Currently, patients and their relatives are waiting to be included in the treatment. They make no secret of the fact that they have high hopes for it, as does Marta Bator, mother of a 13-year-old with the disease since early childhood. - Above all, we hope for greater independence for our children. In the case of my son, who is graduating from elementary school this year, it's certainly the ability to choose among different high schools. Until now, I was afraid every day whether my son would develop a fracture. Now I will be able to sleep more peacefully. It's a dream come true for us, because watching your child crying in pain every day is a huge suffering, " explains Marta.

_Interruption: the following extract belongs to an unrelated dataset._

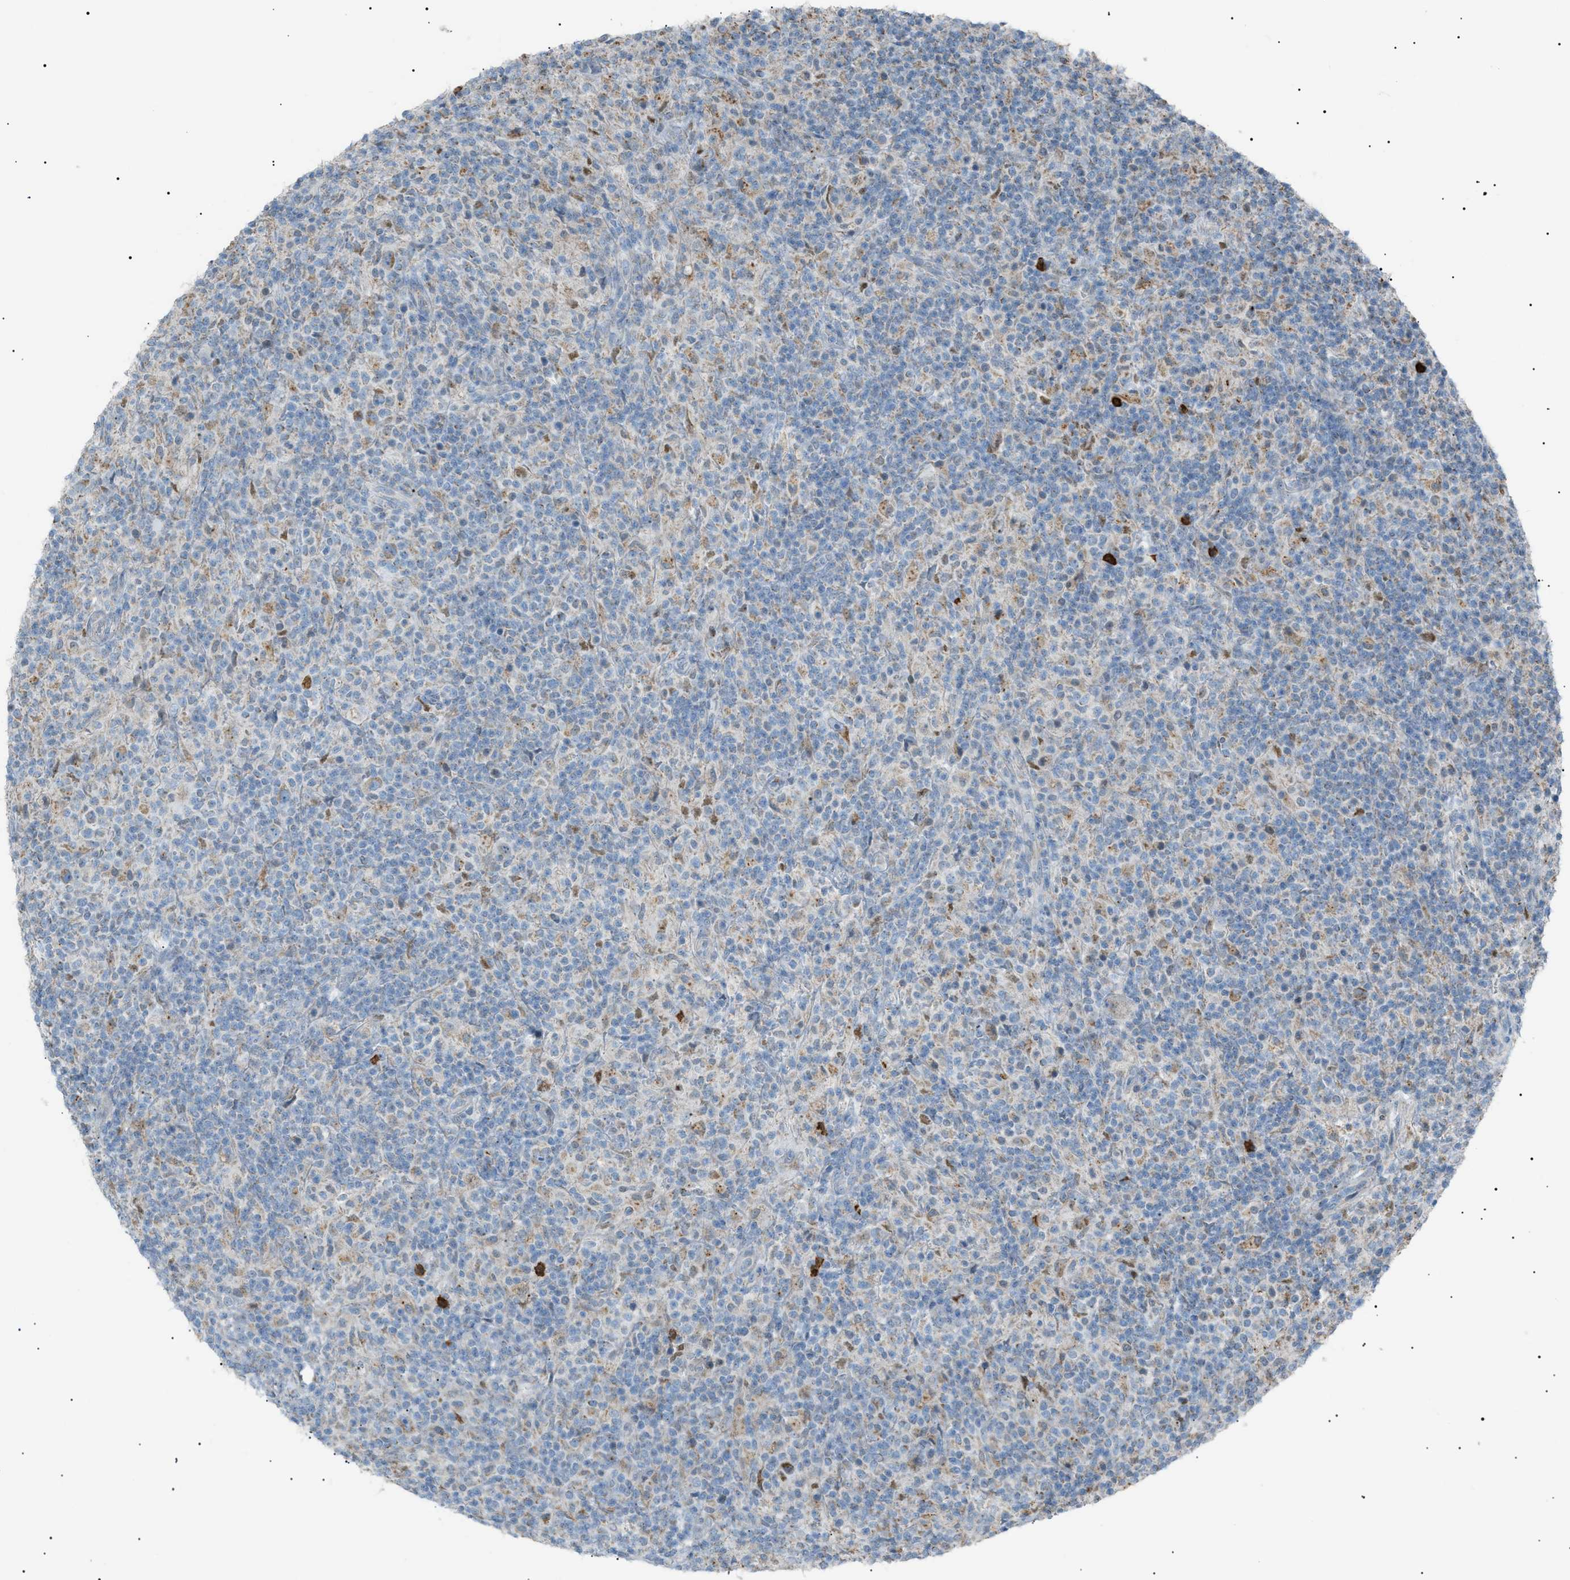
{"staining": {"intensity": "moderate", "quantity": ">75%", "location": "cytoplasmic/membranous"}, "tissue": "lymphoma", "cell_type": "Tumor cells", "image_type": "cancer", "snomed": [{"axis": "morphology", "description": "Hodgkin's disease, NOS"}, {"axis": "topography", "description": "Lymph node"}], "caption": "Immunohistochemistry photomicrograph of lymphoma stained for a protein (brown), which demonstrates medium levels of moderate cytoplasmic/membranous expression in approximately >75% of tumor cells.", "gene": "ZNF516", "patient": {"sex": "male", "age": 70}}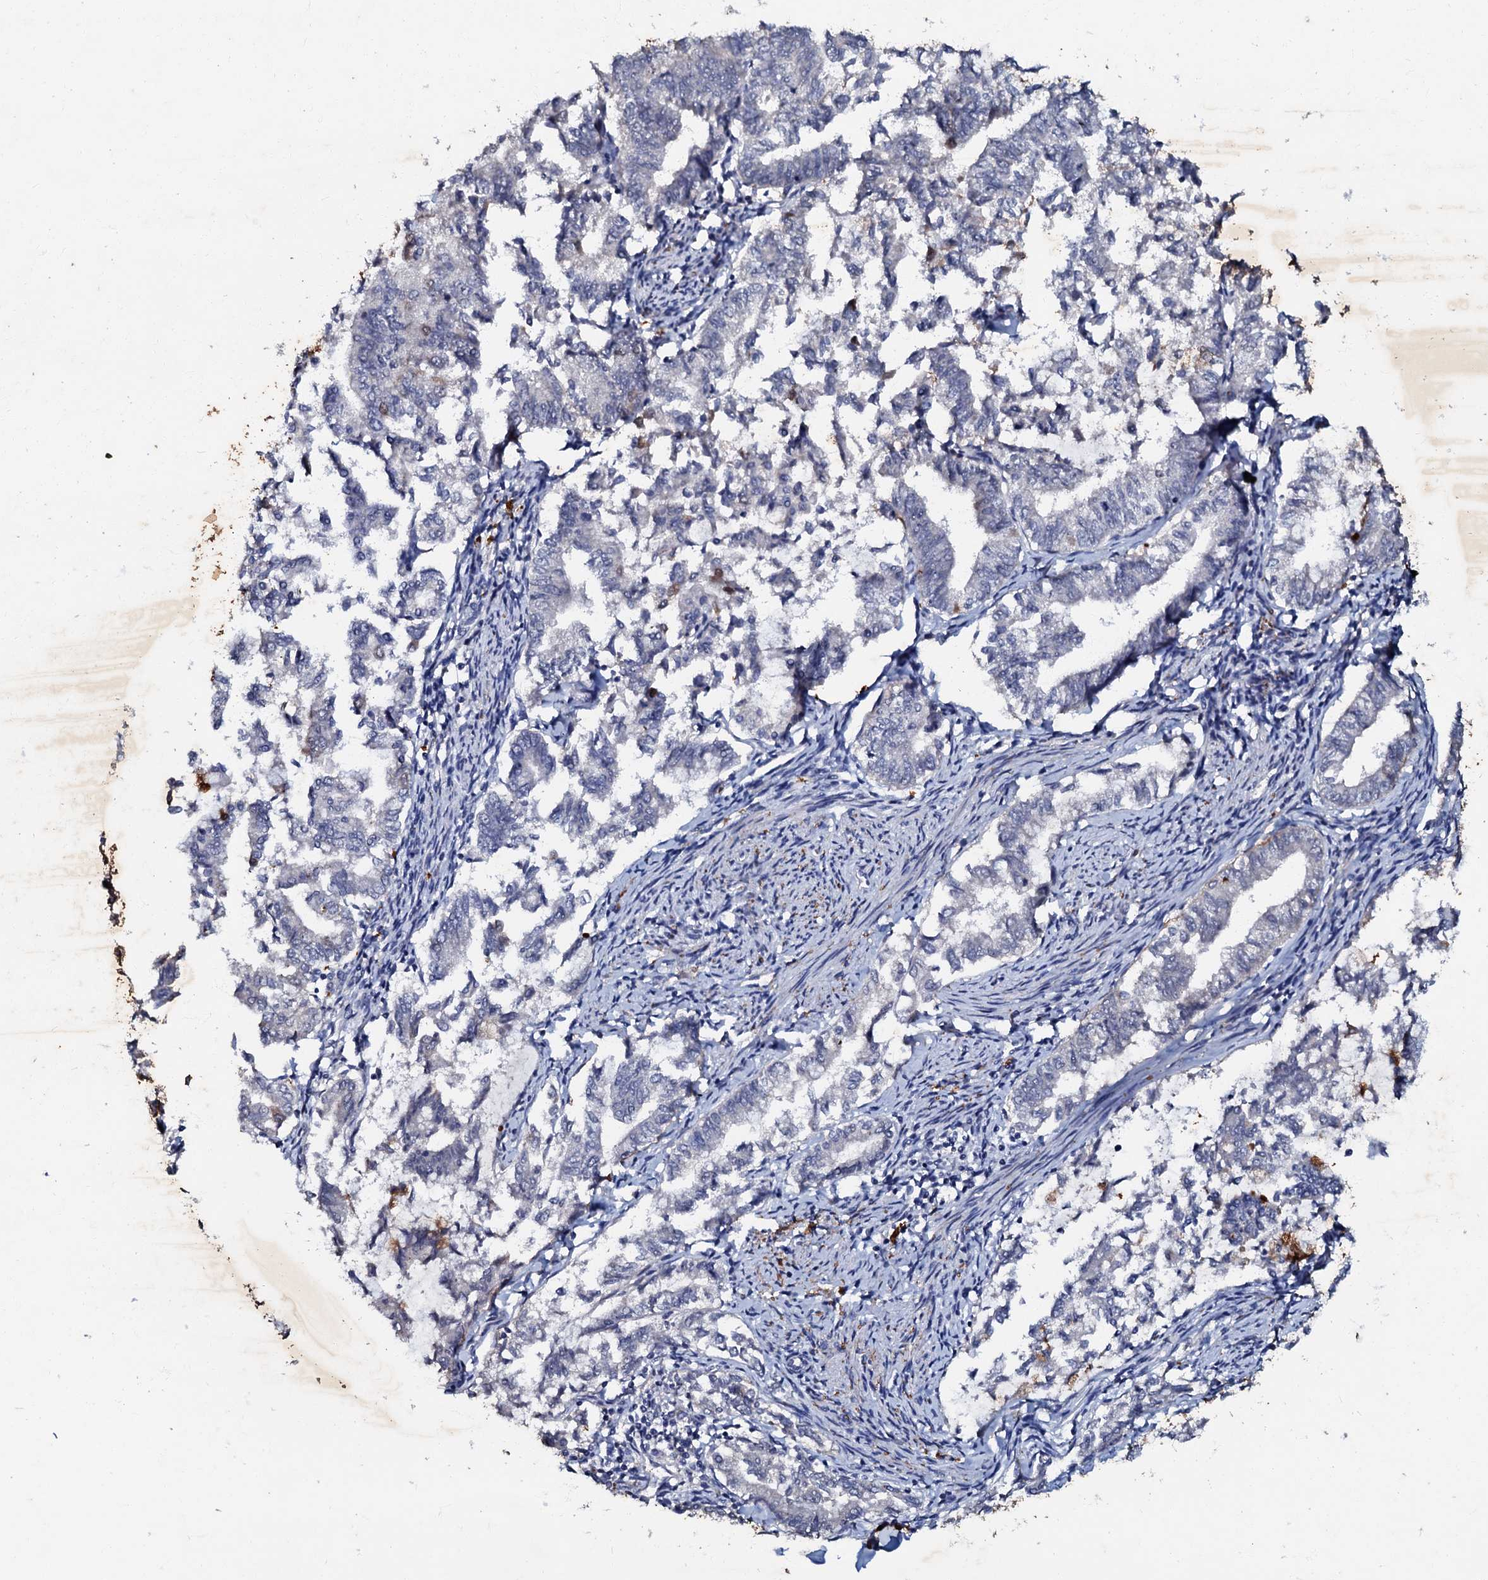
{"staining": {"intensity": "negative", "quantity": "none", "location": "none"}, "tissue": "endometrial cancer", "cell_type": "Tumor cells", "image_type": "cancer", "snomed": [{"axis": "morphology", "description": "Adenocarcinoma, NOS"}, {"axis": "topography", "description": "Endometrium"}], "caption": "An IHC image of endometrial cancer is shown. There is no staining in tumor cells of endometrial cancer.", "gene": "MANSC4", "patient": {"sex": "female", "age": 79}}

Also for specialists who care for patients with hypophosphatasia, the MZ decision means a big change. - Until now, we had only symptomatic treatment to offer patients, including vitamin preparations, surgery or rehabilitation. Now they will be able to benefit from the first and only therapy used in hypophosphatasia. It's a breakthrough treatment that involves administering an enzyme that is missing in the body through subcutaneous injections. The effects of the treatment are amazing. It will certainly change the patients' outlook on life, which makes us doctors very happy as well," says Prof. Jolanta Sykut-Cegielska, National Consultant in Metabolic Pediatrics, head of the Department of Inborn Metabolic Defects and Pediatrics at the Mother and Child Institute in Warsaw.

The diagnosis of HPP is based on a test of alkaline phosphatase levels from peripheral blood. The disease was first described 75 years ago by Canadian physician John Campbell Rathbun, and the first cases of familial disease were confirmed in the 1950s.